Figuren-Konstellation

Karl Rossmann ist als Figur von anderen Figuren abhängig und pflegt keine gesunde, zwischenmenschliche Beziehung. Aus dieser Abhängigkeit heraus entwickeln sich Konflikte, die zu Rossmann Verstoßung führen. Beispiele dafür gibt es viele: Schon Rossmann Verstoßung durch seine Eltern für eine Sache, die er nachweislich nicht verschuldet hat, kann als Beispiel für eine solch fehlende Beziehung und eine Bestrafung durch eine Autorität gesehen werden. Im weiteren Verlauf sind die Beziehungen zu weiteren Figuren (Robinson, Delamarche, die Oberköchin, Brunelda etc.).

Ödipus-Komplex

Aus der Abhängigkeit ergibt sich eine psychoanalytische Deutungsperspektive, die sich anhand von Freuds Instanzenmodell oder dem Ödipus-Komplex verdeutlichen lassen kann. Im Instanzenmodell ist das Ich die Figur selbst, Karl, der getrieben ist von unbewussten Trieben (Es), die sich durch weitere Figuren verdeutlichen lassen (Stubenmädchen). In diesem Modell ist der Vater, der ihn fortschickt, das Über-Ich. Gleichzeitig kann aber auch die Gesellschaft des fremden Amerikas als Über-Ich gesehen werden, also als Figuration der unbekannten Normen, die unter anderem für den stetigen Abstieg des Protagonisten sorgen.

Das ödipale Dreieck aus Vater, Mutter und Sohn lässt sich nicht nur auf die zuvor beschriebene Konstellation anwenden (in der das Dienstmädchen aus psychoanalytischer Sich die Mutter repräsentiert), sondern auch in weiteren Konstellationen des Romans (Mack als Vater, Klara als Mutter, Delamarche als Vater, Brunelda als Mutter). Diese Deutung darf aber nicht zu eng durchgeführt werden, um den literarischen Handlungsfortgang nicht ausschließlich auf diese modellhafte Sicht zu reduzieren.

Fazit

Karl Rossmann ist in einer ständigen Zwangslage und in Dilemmata, die er nicht auflösen kann.
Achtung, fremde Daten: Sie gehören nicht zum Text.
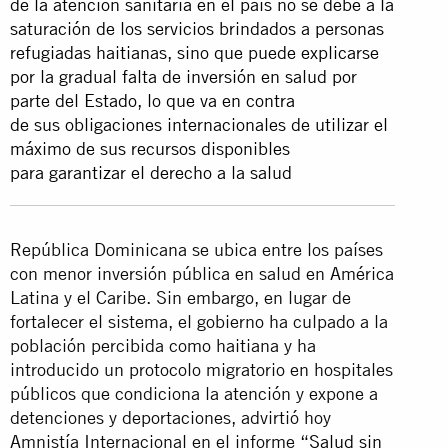
de la atención sanitaria en el país no se debe a la
saturación de los servicios brindados a personas
refugiadas haitianas, sino que puede explicarse
por la gradual falta de inversión en salud por
parte del Estado, lo que va en contra
de sus obligaciones internacionales de utilizar el
máximo de sus recursos disponibles
para garantizar el derecho a la salud
República Dominicana se ubica entre los países
con menor inversión pública en salud en América
Latina y el Caribe. Sin embargo, en lugar de
fortalecer el sistema, el gobierno ha culpado a la
población percibida como haitiana y ha
introducido un protocolo migratorio en hospitales
públicos que condiciona la atención y expone a
detenciones y deportaciones, advirtió hoy
Amnistía Internacional en el informe
“Salud sin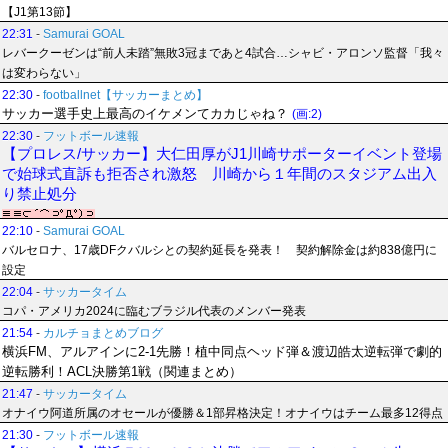
【J1第13節】
22:31
-
Samurai GOAL
レバークーゼンは“前人未踏”無敗3冠まであと4試合…シャビ・アロンソ監督「我々
は変わらない」
22:30
-
footballnet【サッカーまとめ】
サッカー選手史上最高のイケメンてカカじゃね？
(画:2)
22:30
-
フットボール速報
【プロレス/サッカー】大仁田厚がJ1川崎サポーターイベント登場
で始球式直訴も拒否され激怒 川崎から１年間のスタジアム出入
り禁止処分
22:10
-
Samurai GOAL
バルセロナ、17歳DFクバルシとの契約延長を発表！ 契約解除金は約838億円に
設定
22:04
-
サッカータイム
コパ・アメリカ2024に臨むブラジル代表のメンバー発表
21:54
-
カルチョまとめブログ
横浜FM、アルアインに2-1先勝！植中同点ヘッド弾＆渡辺皓太逆転弾で劇的
逆転勝利！ACL決勝第1戦（関連まとめ）
21:47
-
サッカータイム
オナイウ阿道所属のオセールが優勝＆1部昇格決定！オナイウはチーム最多12得点
21:30
-
フットボール速報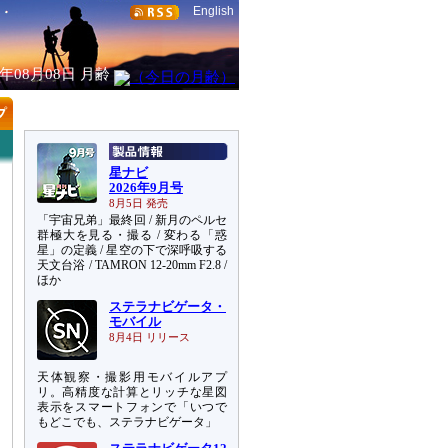
English
6年08月08日
月齢
星ナビ
2026年9月号
8月5日 発売
「宇宙兄弟」最終回 / 新月のペルセ
群極大を見る・撮る / 変わる「惑
星」の定義 / 星空の下で深呼吸する
天文台浴 / TAMRON 12-20mm F2.8 /
ほか
ステラナビゲータ・
モバイル
8月4日 リリース
天体観察・撮影用モバイルアプ
リ。高精度な計算とリッチな星図
表示をスマートフォンで「いつで
もどこでも、ステラナビゲータ」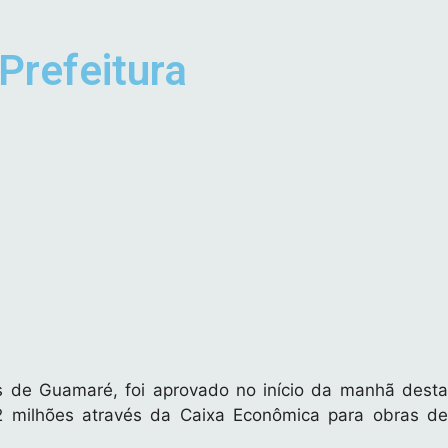
Prefeitura
s de Guamaré, foi aprovado no início da manhã desta
52 milhões através da Caixa Econômica para obras de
Zwar werden diese scheinbar weniger komplex, dies hat aber damit zu tun, dass mit seinem sozialen Abstieg auch die Entscheidungsfähigkeit verloren geht. Mit anderen Worten: Während Karl als Diener für Brunelda – man muss sagen „missbraucht“ wird, hat er weniger Möglichkeiten sich für eine andere Option zu entscheiden als zu Beginn, als er entweder mit dem Onkel mitgehen oder beim Heizer bleiben kann.

Aus der Zwangslage einer anderen Kultur, Figuren, die ihre höhere Stellung ausnutzen und einem Reflexionsdefizit in den entscheidenden Momenten, stürzt Karl Rossmann als Hauptfigur förmlich die soziale Leiter herab. Innerhalb dieses Absturzes werden, wie deutlich geworden ist, Fragen nach Abhängigkeit, Autonomie, Gesellschaft, Psyche und dem Erwachsenwerden gestellt.